A 2-year-old female child was found a distention in the right abdomen by her parents inadvertently. She did not present any specific clinical symptoms herself. Ultrasound examination at the local hospital indicated liver cyst. The hepatic CT showed a large space-occupying lesion of the liver, considering hepatoblastoma. The child was then admitted to our hospital on March 29, 2019. The child has no history of febrile seizures, acute infectious diseases or any other specific disease. The child is the second child of the family, with birth weight 2800 grams and good condition except neonatal jaundice in the neonatal period. At the time of admission, there was no obvious abnormality in the physical examination. Tumor marker testing results showed that the alpha-fetoprotein was slightly elevated to 14.5 ng/ml (normally < 10 ng/ml), and others (carcinoembryonic antigen, ferritin) presented normal value.
The enhanced hepatic computed tomography (CT) scan revealed a large mass in the right lobe of the liver, with the size of 91.9mm × 125.4mm × 176.4 mm (Fig. 1). The boundary was clear. Multiple circular cystic densities were observed in the plain CT scan, and the CT value was 11hu. After enhanced scan, the tumor showed heterogeneous enhancement, with the CT value of 45hu. Low density cystic change enhancement was not significant, CT value of venous stage lesions was 66hu, and CT value of delayed stage lesions was up to 84hu. In summary, according to the CT scan, multiple macular necrosis and cystic degeneration were observed in the lesion, and the contrast enhanced scan showed slightly delayed enhancement. The CTA showed the hepatic artery supplied blood to the right lobe of the liver. The blood vessels were thickened, the tumor blood vessels were clustered in the tumor, showed a signal of vascular agglomeration. The hepatic segment of the inferior vena cava was obviously compressed and tapered, the middle hepatic vein and right hepatic vein were not shown. The left hepatic vein ran naturally, no obvious filling defect was observed. The right branch of the portal vein was compressed and tapered, and the left portal vein ran naturally. The tumor volume was about 1,329.55 cm3 and the remaining liver volume was about 219.56 cm3.
According to the hepatic CT findings, the tumor was considered to be malignant, possibly a hepatoblastoma. The surgical resection was then planned immediately. As the tumor was huge in volume and may be ruptured before surgery, an 11-day preoperative preparation is performed. Finally, the tumor was removed by enucleation method, thus saving the rest of the liver. Intraoperative exploration of the abdominal cavity showed the tumor was located in the right lobe and invaded the hilum and middle lobe of the liver, almost occupied the abdomen and pelvic cavity.
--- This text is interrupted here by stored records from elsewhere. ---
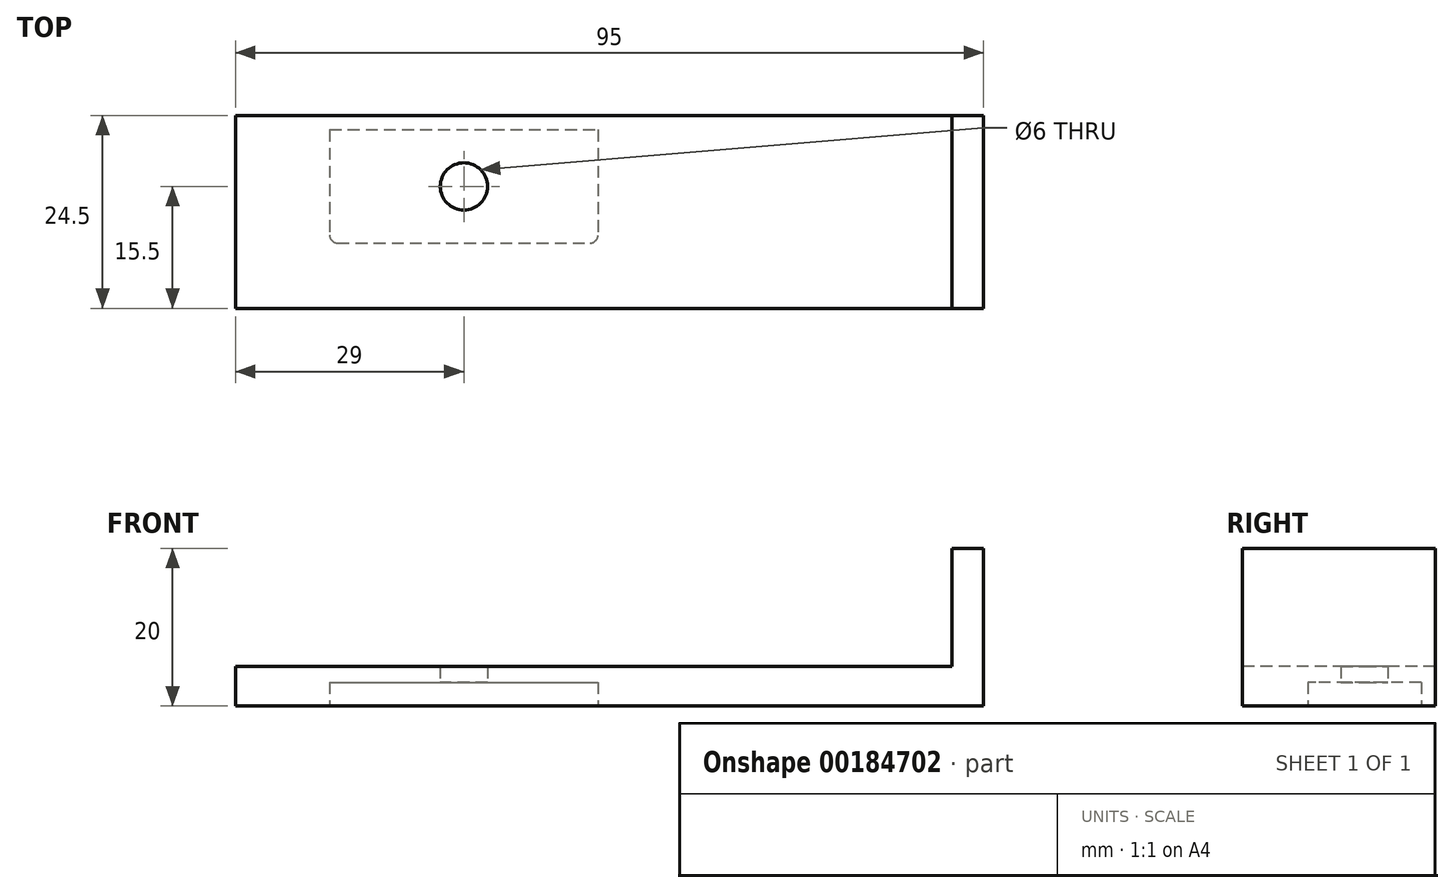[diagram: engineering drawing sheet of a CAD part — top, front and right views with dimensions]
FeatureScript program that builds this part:
annotation { "Feature Type Name" : "Feature", "Feature Type Description" : "" }
export const myFeature = defineFeature(function(context is Context, id is Id, definition is map)
    precondition{}
    {
        {
            var Q0;
            Q0=qCreatedBy(makeId("Top.planeOp"),FACE);
            var sketch = newSketch(context, id + "F0", { "sketchPlane" : qUnion([Q0])});
            skLineSegment(sketch, "E0.bottom", {"start": v(0, 0) * mm, "end": v(99, 0) * mm});
            skLineSegment(sketch, "E0.top", {"start": v(0, 24.5) * mm, "end": v(99, 24.5) * mm});
            skLineSegment(sketch, "E0.left", {"start": v(0, 0) * mm, "end": v(0, 24.5) * mm});
            skLineSegment(sketch, "E0.right", {"start": v(99, 0) * mm, "end": v(99, 24.5) * mm});
            skLineSegment(sketch, "E1", {"start": v(49.5, 0) * mm, "end": v(49.5, 24.5) * mm, "construction": true});
            skLineSegment(sketch, "E2.bottom", {"start": v(0, 24.5) * mm, "end": v(4, 24.5) * mm});
            skLineSegment(sketch, "E2.top", {"start": v(0, 0) * mm, "end": v(4, 0) * mm});
            skLineSegment(sketch, "E2.left", {"start": v(0, 24.5) * mm, "end": v(0, 0) * mm});
            skLineSegment(sketch, "E2.right", {"start": v(4, 24.5) * mm, "end": v(4, 0) * mm});
            skLineSegment(sketch, "E3.MirrorCS", {"start": v(95, 24.5) * mm, "end": v(95, 0) * mm});
            skLineSegment(sketch, "E4", {"start": v(33, 0) * mm, "end": v(33, 24.5) * mm, "construction": true});
            skCircle(sketch, "E5", {"center": v(33, 15.5) * mm, "radius": 3 * mm});
            skSolve(sketch);
        }
        {
            var Q0;
            {var subQ1=sQuery(id+"F0.wireOp",EDGE,"E2.right");Q0=makeQuery(id+"F0.imprint","IMPRINT",FACE,{"disambiguationData":[TD([[makeQuery(id+"F0.imprint","IMPRINT",EDGE,{"derivedFrom":subQ1}),1.0]])]});}
            extrude(context, id + "F1", {"entities" : qUnion([Q0]), "depth" : 5 * mm});
        }
        {
            var Q0;
            Q0=makeQuery(id+"F0.imprint","IMPRINT",FACE,{"disambiguationData":[TD([[makeQuery(id+"F0.imprint","IMPRINT",EDGE,{"derivedFrom":sQuery(id+"F0.wireOp",EDGE,"E2.bottom")}),-1.0]])]});
            var Q1;
            {var subQ0=sQuery(id+"F0.wireOp",EDGE,"E0.right");Q1=makeQuery(id+"F0.imprint","IMPRINT",FACE,{"disambiguationData":[TD([[makeQuery(id+"F0.imprint","IMPRINT",EDGE,{"derivedFrom":subQ0}),1.0]])]});}
            extrude(context, id + "F2", {"entities" : qUnion([Q0, Q1]), "operationType" : NewBodyOperationType.ADD, "depth" : 20 * mm});
        }
        {
            var Q0;
            {var subQ1=sQuery(id+"F0.wireOp",EDGE,"E2.right");Q0=makeQuery(id+"F0.imprint","IMPRINT",FACE,{"disambiguationData":[TD([[makeQuery(id+"F0.imprint","IMPRINT",EDGE,{"derivedFrom":subQ1}),1.0]])]});}
            var sketch = newSketch(context, id + "F3", { "sketchPlane" : qUnion([Q0])});
            skLineSegment(sketch, "E6.bottom", {"start": v(15.95, 22.7) * mm, "end": v(50.05, 22.7) * mm});
            skLineSegment(sketch, "E6.top", {"start": v(16.95, 8.3) * mm, "end": v(49.05, 8.3) * mm});
            skLineSegment(sketch, "E6.left", {"start": v(15.95, 22.7) * mm, "end": v(15.95, 9.3) * mm});
            skLineSegment(sketch, "E6.right", {"start": v(50.05, 22.7) * mm, "end": v(50.05, 9.3) * mm});
            skPoint(sketch, "E6.middle", {"position": v(33, 15.5) * mm});
            skLineSegment(sketch, "E7.0", {"start": v(11.95, 22.7) * mm, "end": v(11.95, 4.3) * mm});
            skLineSegment(sketch, "E7.1", {"start": v(11.95, 4.3) * mm, "end": v(54.05, 4.3) * mm});
            skLineSegment(sketch, "E7.2", {"start": v(54.05, 22.7) * mm, "end": v(54.05, 4.3) * mm});
            skLineSegment(sketch, "E8", {"start": v(54.05, 22.7) * mm, "end": v(50.05, 22.7) * mm});
            skLineSegment(sketch, "E9", {"start": v(15.95, 22.7) * mm, "end": v(11.95, 22.7) * mm});
            skPoint(sketch, "E10.visualSharp", {"position": v(50.05, 8.3) * mm});
            skArc(sketch, "E10.filletArc", {"start": v(49.05, 8.3) * mm, "mid": v(49.76, 8.6) * mm, "end": v(50.05, 9.3) * mm});
            skPoint(sketch, "E11.visualSharp", {"position": v(15.95, 8.3) * mm});
            skArc(sketch, "E11.filletArc", {"start": v(15.95, 9.3) * mm, "mid": v(16.24, 8.6) * mm, "end": v(16.95, 8.3) * mm});
            skSolve(sketch);
        }
        {
            var Q0;
            Q0=makeQuery(id+"F3.imprint","IMPRINT",FACE,{"disambiguationData":[TD([[makeQuery(id+"F3.imprint","IMPRINT",EDGE,{"derivedFrom":sQuery(id+"F3.wireOp",EDGE,"E6.bottom")}),-1.0]])]});
            extrude(context, id + "F4", {"entities" : qUnion([Q0]), "operationType" : NewBodyOperationType.REMOVE, "depth" : 3 * mm});
        }
    });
The size of the surgical resection was 180.0mm × 150.0mm × 80.0 mm and the actual tumour size was 170.0mm × 120.0mm × 78.0 mm (Fig. 2). The tumor cut surface is soft, fleshy, white-tan, and had areas of hemorrhage, necrosis and cyst formation. The cyst wall was intact and did not invade the surrounding area. Microscopic examination showed a tumor arranged in lobules, composed of loose myxoid mesenchyme surrounding ductal structures, with intervening vascular channels. The vascular size profile is small - capillary to small venules (Fig. 3). The mesenchyme was loose, edematous and mucoid degeneration, with scattered inflammatory cells, lymphocytes, monocytes and neutrophils. Some areas of the junction were composed of infantile regenerated hepatocytes and proliferated blood vessels. The Immunohistochemical staining revealed positive CK7 for the bile duct elements and positive CD34 for the lining endothelial cells of the vascular channels (Fig. 3). Interestingly, there were abundant blood vessels around the nodules and the margins of remaining hepatocytes, but few in the central region. The blood vessels are small, thin-walled vessels and presented like capillaries and venules. Together, a histological diagnosis of Hepatic Mesenchymal Hamartoma was confirmed by the microscopic examinations. Because of the distribution of abundant blood vessels around the nodules in the tumor, the mass was probably misdiagnosed as a hepatoblastoma on the hepatic CT imaging.
During the follow-up, the ultrasound showed that the size and shape of the liver changes after operation, the internal echo of liver is normal and evenly distributed. The structure of the vascular network was clear, and the intrahepatic bile duct did not expand. The liver function investigations and coagulation profile were within normal limits.